Direct Primary Care (DPC) organizations such as Iora Health, Qliance, DaVita’s Paladina Health are an “ACO” in all but name. This new delivery model is demonstrating the most impressive Triple Aim objectives [See Health Insurance's Bunker Buster for more] Onsite clinics are one of the hottest sectors in healthcare. Employers are bypassing traditional healthcare systems as they perceive they can get service and outcomes superior to traditional options. [See DIY Health Reform: Employers Solving Healthcare Crisis One Onsite Clinic At A Time for more.] Like newspaper executives who dismissed craigslist, Monster, Cars.com and countless other upstarts who eventually ate their lunch, I hear health system leaders assure themselves (with no data to back it up) that those organizations are skimming the cream. They make comments such as “oh, those organizations just get the tech sophisticates or “easy” patients unlike my organization.” In fact, it’s often the opposite. For example, the unions and employers partnering with Iora Health target their most expensive, polychronic individuals to get into Iora’s program. Note: If you’d like a copy of the seminal whitepaper on Direct Primary Care, contact me via LinkedIn so I can send you a copy.
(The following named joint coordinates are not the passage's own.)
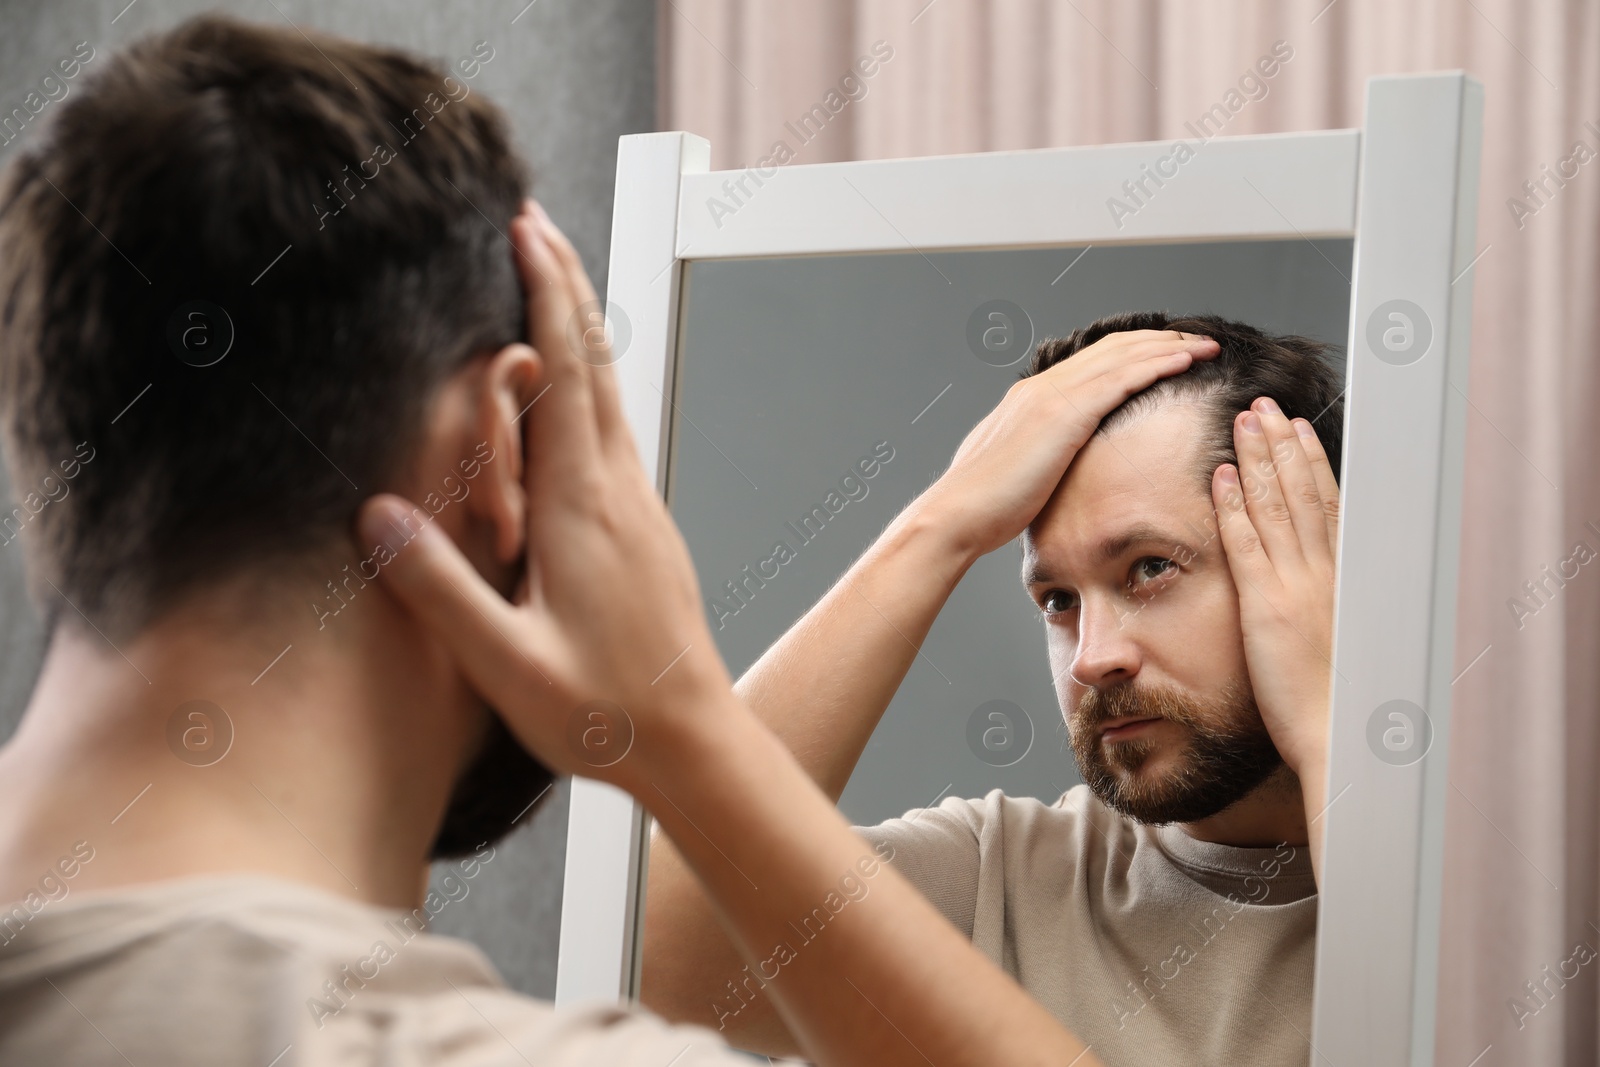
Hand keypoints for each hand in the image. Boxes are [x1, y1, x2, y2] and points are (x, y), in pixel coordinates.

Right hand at [357, 202, 732, 788]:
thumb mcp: (508, 666)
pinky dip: (587, 387)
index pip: (562, 376)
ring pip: (609, 395)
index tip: (524, 230)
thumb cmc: (608, 714)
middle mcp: (619, 492)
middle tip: (534, 224)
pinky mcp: (643, 529)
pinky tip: (566, 396)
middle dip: (565, 286)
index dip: (543, 296)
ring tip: (546, 284)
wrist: (696, 743)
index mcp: (583, 509)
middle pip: (595, 364)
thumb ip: (441, 590)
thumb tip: (377, 514)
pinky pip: (612, 434)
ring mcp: (638, 507)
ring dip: (578, 332)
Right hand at [916, 330, 1218, 558]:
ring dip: (1169, 346)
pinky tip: (1186, 361)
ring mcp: (1052, 396)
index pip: (1092, 362)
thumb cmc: (982, 509)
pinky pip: (1122, 378)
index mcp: (1030, 399)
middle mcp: (1042, 387)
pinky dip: (1158, 363)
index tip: (1165, 355)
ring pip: (1123, 354)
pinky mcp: (1063, 413)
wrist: (957, 515)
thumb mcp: (1016, 473)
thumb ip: (1039, 460)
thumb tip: (1056, 472)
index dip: (1133, 352)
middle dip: (1158, 341)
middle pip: (1113, 348)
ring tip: (1204, 345)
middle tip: (1196, 342)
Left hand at [1211, 397, 1339, 777]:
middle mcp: (1324, 571)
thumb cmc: (1342, 701)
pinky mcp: (1265, 604)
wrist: (1342, 734)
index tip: (1298, 429)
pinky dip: (1235, 505)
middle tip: (1265, 406)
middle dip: (1282, 444)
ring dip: (1259, 458)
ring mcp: (1296, 584)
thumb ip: (1329, 604)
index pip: (1327, 504)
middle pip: (1302, 492)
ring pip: (1277, 506)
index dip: (1310, 463)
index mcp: (1344, 578)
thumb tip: (1317, 590)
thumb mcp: (1343, 638)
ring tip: (1244, 421)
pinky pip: (1246, 544)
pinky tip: (1223, 475)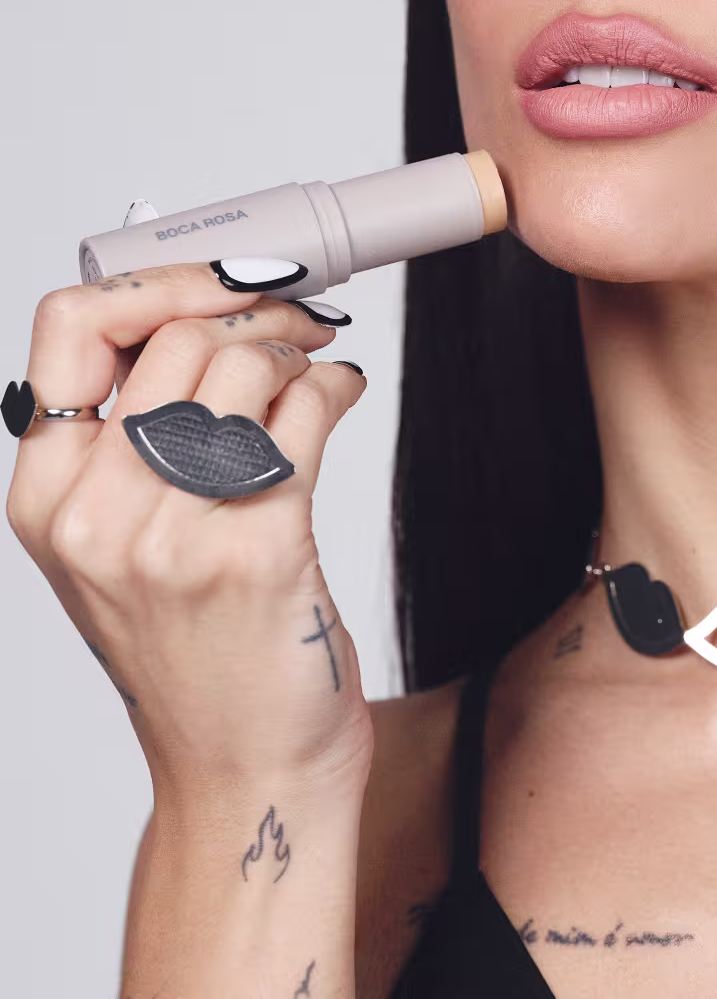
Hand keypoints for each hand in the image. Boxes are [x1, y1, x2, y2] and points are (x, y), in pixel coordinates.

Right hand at [5, 263, 373, 803]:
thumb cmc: (196, 649)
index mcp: (45, 500)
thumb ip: (131, 441)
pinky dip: (335, 386)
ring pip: (244, 364)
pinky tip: (340, 395)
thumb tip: (195, 311)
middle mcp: (94, 515)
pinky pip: (305, 413)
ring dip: (297, 352)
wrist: (244, 766)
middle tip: (298, 324)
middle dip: (254, 312)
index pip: (72, 329)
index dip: (156, 284)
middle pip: (179, 337)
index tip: (218, 282)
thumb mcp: (120, 546)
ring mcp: (172, 535)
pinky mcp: (257, 548)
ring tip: (313, 375)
Walmart is the most visible example of creating a national market for surgeries where it once was only a local market. No matter how small a market you are in as a surgery center, local hospitals are now competing with Mayo and Cleveland Clinic for non-emergent surgeries. For Walmart employees with health benefits, they just made an offer that is almost impossible to refuse. Lowes, Pepsico and others are doing the same. Benefits consultants state that they are getting strong interest to replicate their models. It’s just a matter of time before it’s normal for a bundled, transparent price for surgical procedures.
Other categories where most health systems aren’t cognizant of their lunch progressively getting eaten include onsite clinics, direct-to-consumer lab testing/monitoring, Medicare Advantage programs, retail clinics broadening scope, near-site clinics, etc. These businesses have seen multi-billion dollar exits in the past year along with 10′s of millions of VC investment. In most cases, there is a similar opportunity to what newspapers had — i.e., they could invest, buy or build these businesses. One of the common threads to these organizations is most tout reducing unnecessary hospitalizations, ER visits, surgeries, specialist visits, etc. The old refrain from incumbent media companies was they didn’t want to replace analog dollars with digital dimes. Their problem was that it was going to happen with or without them (and it did). The smart newspaper execs said “it’s time to start stacking dimes.” Healthcare CEOs need to prepare their boards/orgs for this dynamic. Precious few are. The others run the risk of having the final chapter of their otherwise-extraordinary careers be written as they failed to reinvent their organizations before it was too late.